== Dataset records ==

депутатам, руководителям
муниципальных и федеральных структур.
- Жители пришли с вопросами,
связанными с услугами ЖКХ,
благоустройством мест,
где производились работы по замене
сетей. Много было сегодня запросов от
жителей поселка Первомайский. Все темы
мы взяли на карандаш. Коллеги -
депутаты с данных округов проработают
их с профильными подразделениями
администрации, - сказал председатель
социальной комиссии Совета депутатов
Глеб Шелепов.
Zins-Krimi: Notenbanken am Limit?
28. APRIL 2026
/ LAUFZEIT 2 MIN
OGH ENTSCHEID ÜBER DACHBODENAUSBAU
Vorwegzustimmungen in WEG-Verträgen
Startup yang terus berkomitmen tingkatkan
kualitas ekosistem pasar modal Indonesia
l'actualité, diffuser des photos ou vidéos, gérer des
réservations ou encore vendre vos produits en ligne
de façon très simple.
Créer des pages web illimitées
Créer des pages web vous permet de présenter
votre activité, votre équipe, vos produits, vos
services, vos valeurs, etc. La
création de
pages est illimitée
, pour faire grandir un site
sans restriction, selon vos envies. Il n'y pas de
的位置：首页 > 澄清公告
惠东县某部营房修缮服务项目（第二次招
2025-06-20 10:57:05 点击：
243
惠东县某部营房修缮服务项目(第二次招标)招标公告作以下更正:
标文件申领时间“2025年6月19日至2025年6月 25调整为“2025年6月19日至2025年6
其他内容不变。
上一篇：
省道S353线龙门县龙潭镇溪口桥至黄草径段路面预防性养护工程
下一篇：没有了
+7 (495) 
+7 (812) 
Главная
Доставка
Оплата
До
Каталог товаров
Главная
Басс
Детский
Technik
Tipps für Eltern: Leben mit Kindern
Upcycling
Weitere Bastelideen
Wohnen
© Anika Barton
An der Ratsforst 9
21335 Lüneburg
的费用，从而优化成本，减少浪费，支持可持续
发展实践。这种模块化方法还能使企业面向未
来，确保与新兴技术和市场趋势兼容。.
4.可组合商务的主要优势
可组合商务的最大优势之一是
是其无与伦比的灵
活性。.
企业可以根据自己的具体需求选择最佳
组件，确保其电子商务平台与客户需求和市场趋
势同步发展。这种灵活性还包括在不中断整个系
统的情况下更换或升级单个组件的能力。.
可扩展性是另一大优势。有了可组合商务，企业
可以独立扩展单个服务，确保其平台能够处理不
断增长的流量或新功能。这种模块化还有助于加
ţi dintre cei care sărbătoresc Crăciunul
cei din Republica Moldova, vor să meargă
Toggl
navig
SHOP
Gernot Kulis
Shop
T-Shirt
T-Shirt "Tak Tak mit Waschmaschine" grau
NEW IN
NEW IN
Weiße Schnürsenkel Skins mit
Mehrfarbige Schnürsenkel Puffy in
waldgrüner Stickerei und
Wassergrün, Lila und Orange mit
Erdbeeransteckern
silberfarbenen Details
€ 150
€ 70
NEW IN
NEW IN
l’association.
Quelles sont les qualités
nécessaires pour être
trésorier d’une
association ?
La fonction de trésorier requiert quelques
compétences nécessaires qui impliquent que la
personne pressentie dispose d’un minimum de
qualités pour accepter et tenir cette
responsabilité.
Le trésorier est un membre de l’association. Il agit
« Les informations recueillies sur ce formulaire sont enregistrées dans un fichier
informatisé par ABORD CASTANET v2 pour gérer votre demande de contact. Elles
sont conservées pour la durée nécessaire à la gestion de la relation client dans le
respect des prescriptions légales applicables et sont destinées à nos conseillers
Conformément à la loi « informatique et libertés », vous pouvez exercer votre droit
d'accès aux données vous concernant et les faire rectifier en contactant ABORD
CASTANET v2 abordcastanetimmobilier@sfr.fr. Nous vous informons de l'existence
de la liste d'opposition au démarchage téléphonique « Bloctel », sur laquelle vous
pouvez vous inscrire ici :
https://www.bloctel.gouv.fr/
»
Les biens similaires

===

## Problem to work on
Each line above must be reproduced exactly.

## Exercise answer
депутатам, руководителям
муниципальных и федеральных структур.
- Жители пришли с вопросами,
связанными с услугами ЖКХ,
благоустройством мест,
где производились работы по замене
сетей. Много было сегодня запросов от
жителей поселка Первомайский. Все темы
мы взяли на карандаш. Коллеги -
депутаты с данных округов проработают
их с профильными подразделениями
администрации, - сказал председатель
социальной комиссии Совета депутатов
Глеб Шелепов.
Zins-Krimi: Notenbanken am Limit?
28. APRIL 2026
/ LAUFZEIT 2 MIN
OGH ENTSCHEID ÜBER DACHBODENAUSBAU
Vorwegzustimmungen in WEG-Verträgen
Startup yang terus berkomitmen tingkatkan
kualitas ekosistem pasar modal Indonesia
l'actualité, diffuser des photos ou vidéos, gérer des
réservations ou encore vendre vos produits en ligne
de façon très simple.
Créer des pages web illimitées
Créer des pages web vous permet de présenter
votre activité, votre équipe, vos produits, vos
services, vos valeurs, etc. La
création de
pages est illimitée
, pour faire grandir un site
sans restriction, selon vos envies. Il n'y pas de
的位置：首页 > 澄清公告
惠东县某部营房修缮服务项目（第二次招
2025-06-20 10:57:05 点击：
243
惠东县某部营房修缮服务项目(第二次招标)招标公告作以下更正:
标文件申领时间“2025年6月19日至2025年6月 25调整为“2025年6月19日至2025年6
其他内容不变。
上一篇：
省道S353线龙门县龙潭镇溪口桥至黄草径段路面预防性养护工程
下一篇：没有了
+7 (495) 
+7 (812) 
Главная
Доставка
Оплата
До
Каталог товаров
Главная
Басс
Детский
Technik
Tipps für Eltern: Leben mit Kindern
Upcycling
Weitere Bastelideen
Wohnen
© Anika Barton
An der Ratsforst 9
21335 Lüneburg
的费用，从而优化成本，减少浪费，支持可持续
发展实践。这种模块化方法还能使企业面向未
来，确保与新兴技术和市场趋势兼容。.
4.可组合商务的主要优势
可组合商务的最大优势之一是
是其无与伦比的灵
活性。.
企业可以根据自己的具体需求选择最佳
组件，确保其电子商务平台与客户需求和市场趋
势同步发展。这种灵活性还包括在不中断整个系
统的情况下更换或升级单个组件的能力。.
可扩展性是另一大优势。有了可组合商务，企业
可以独立扩展单个服务，确保其平台能够处理不
断增长的流量或新功能。这种模块化还有助于加
ţi dintre cei care sărbătoresc Crăciunul
cei din Republica Moldova, vor să meargă
Toggl
navig
SHOP
Gernot Kulis
Shop
T-Shirt
T-Shirt "Tak Tak mit Waschmaschine" grau
NEW IN
NEW IN
Weiße Schnürsenkel Skins mit
Mehrfarbige Schnürsenkel Puffy in
waldgrüner Stickerei und
Wassergrün, Lila und Orange mit
Erdbeeransteckern
silberfarbenen Details
€ 150
€ 70
NEW IN
NEW IN
l’association.
Quelles sont les qualités
nécessaires pour être
trésorier d’une
association ?
La fonction de trésorier requiert quelques
compétences nécessaires qui impliquent que la
personne pressentie dispose d’un minimum de
qualités pour accepter et tenir cette
responsabilité.
Le trésorier est un membre de l’association. Il agit
« Les informations recueillies sur ce formulaire sont enregistrées dans un fichier
informatisé par ABORD CASTANET v2 pour gérer votre demande de contact. Elles
sont conservées pour la durée nécessaire à la gestion de la relation client dans le
respect des prescriptions légales applicables et sont destinées à nos conseillers
Conformément à la loi « informatique et libertés », vous pouvez exercer votre droit
d'accès aux données vous concernant et les faire rectifier en contactant ABORD
CASTANET v2 abordcastanetimmobilier@sfr.fr. Nous vous informons de l'existence
de la liste d'opposition au démarchage téléphonique « Bloctel », sur laquelle vous
pouvez vous inscrire ici :
https://www.bloctel.gouv.fr/
»
Les biens similaires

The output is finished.